Mississauga, Ontario, December 19, 2012 – Armada Data Corporation (TSX.V: ARD) (the “Company” or “Armada”) is pleased to announce that it has closed a non-brokered private placement of 1,111,111 common shares at $0.09 per share for aggregate gross proceeds of $100,000.
The common shares issued are subject to a four month hold period from the date of the closing of the private placement.
The Company intends to use the proceeds from the private placement for working capital and general corporate purposes.
About Armada Data Corporation
Armada is a Canadian publicly traded Information & Marketing Services Company providing accurate and real-time data to institutional and retail customers, through developing, owning and operating automotive pricing-related web sites and providing information technology and marketing services to its clients.  Armada’s information and marketing abilities have enabled the company to leverage that experience into the food and beverage industry by its acquisition of 90% of the issued and outstanding shares of The Big & Easy Bottle Brewing Company Inc.  The Big & Easy Bottle Brewing Company Inc. owns 100% of Mister Beer Inc., which invented, produces and markets the unique “microbrewery in a bottle” beer-making kit.
Armada shares are listed on the TSX Venture exchange under the trading Symbol ARD. Armada currently has a total of 17,670,265 shares outstanding.
Additional information relating to Armada Data Corporation is filed on SEDAR, and can be viewed at www.sedar.com.
For further information, please contact:
Armada Data Corporation
Mr.
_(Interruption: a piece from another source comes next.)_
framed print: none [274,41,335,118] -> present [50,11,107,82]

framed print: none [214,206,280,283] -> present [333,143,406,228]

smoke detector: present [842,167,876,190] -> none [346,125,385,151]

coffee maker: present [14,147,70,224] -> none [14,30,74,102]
James Matthews, Chief Executive Officer
Email: investors @ armadadata.com
This news release may contain forward-looking information within the meaning of Canadian securities laws.  Forward-looking statements are based on estimates and assumptions made by Armada in light of its experience and perception of historical trends, current conditions and expected future developments, as well as other factors Armada believes are appropriate.  Many factors could cause the actual results to differ materially from those expressed or implied by the forward-looking statements.  The closing of the private placement could be delayed if Armada is not able to obtain the necessary stock exchange approvals.  Accordingly, there is a risk that the private placement will not be completed within the anticipated timeline or at all.  The intended use of the net proceeds of the private placement by Armada may change if the board of directors of Armada determines that it would be in the best interests of Armada to deploy the proceeds for some other purpose.  Readers should not place undue reliance on Armada’s forward-looking statements.  Armada undertakes no obligation to update or revise any forward-looking information, except as required by law.
Neither TSX Venture Exchange nor its Regulation Services Provider (as that term is defined in the Policies of the TSX Venture Exchange) accepts responsibility for the adequacy or accuracy of this release.